▸ **PROBLEM DETAILS**
Tally the lines of the records that contain the string "لزوم", then give the total and nothing more.

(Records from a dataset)
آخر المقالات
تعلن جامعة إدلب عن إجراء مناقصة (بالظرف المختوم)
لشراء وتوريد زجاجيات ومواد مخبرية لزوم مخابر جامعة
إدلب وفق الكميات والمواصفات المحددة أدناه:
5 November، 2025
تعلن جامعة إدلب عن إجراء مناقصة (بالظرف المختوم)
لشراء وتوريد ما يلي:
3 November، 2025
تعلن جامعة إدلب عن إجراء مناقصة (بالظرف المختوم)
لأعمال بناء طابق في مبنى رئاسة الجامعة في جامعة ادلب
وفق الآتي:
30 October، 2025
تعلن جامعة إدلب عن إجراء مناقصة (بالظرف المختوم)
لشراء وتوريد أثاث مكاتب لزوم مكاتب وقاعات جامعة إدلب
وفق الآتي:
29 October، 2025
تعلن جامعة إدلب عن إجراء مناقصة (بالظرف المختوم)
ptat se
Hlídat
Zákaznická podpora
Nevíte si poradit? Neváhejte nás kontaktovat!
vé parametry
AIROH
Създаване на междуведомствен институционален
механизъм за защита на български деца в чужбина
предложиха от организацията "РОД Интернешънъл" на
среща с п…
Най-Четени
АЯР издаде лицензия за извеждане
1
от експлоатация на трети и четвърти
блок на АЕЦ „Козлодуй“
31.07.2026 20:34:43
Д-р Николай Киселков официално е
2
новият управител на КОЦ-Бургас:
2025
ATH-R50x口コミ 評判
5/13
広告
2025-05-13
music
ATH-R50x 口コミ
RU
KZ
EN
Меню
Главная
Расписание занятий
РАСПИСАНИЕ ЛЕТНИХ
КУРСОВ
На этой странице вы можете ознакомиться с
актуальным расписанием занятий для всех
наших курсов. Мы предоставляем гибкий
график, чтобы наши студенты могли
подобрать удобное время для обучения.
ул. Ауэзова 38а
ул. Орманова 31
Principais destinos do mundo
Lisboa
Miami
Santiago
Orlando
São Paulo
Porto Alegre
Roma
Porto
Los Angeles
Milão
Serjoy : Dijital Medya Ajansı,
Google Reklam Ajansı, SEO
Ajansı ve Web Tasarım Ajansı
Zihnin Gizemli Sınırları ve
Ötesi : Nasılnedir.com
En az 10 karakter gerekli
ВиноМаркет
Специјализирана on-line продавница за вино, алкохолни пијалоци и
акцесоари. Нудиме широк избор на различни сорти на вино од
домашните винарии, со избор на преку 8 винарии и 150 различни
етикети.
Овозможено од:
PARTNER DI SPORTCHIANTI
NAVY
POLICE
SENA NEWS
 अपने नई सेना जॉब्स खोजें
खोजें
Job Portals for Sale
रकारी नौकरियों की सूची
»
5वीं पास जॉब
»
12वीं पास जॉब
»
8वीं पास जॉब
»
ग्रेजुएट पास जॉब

▸ **RESPONSE FOR THIS EXERCISE**
2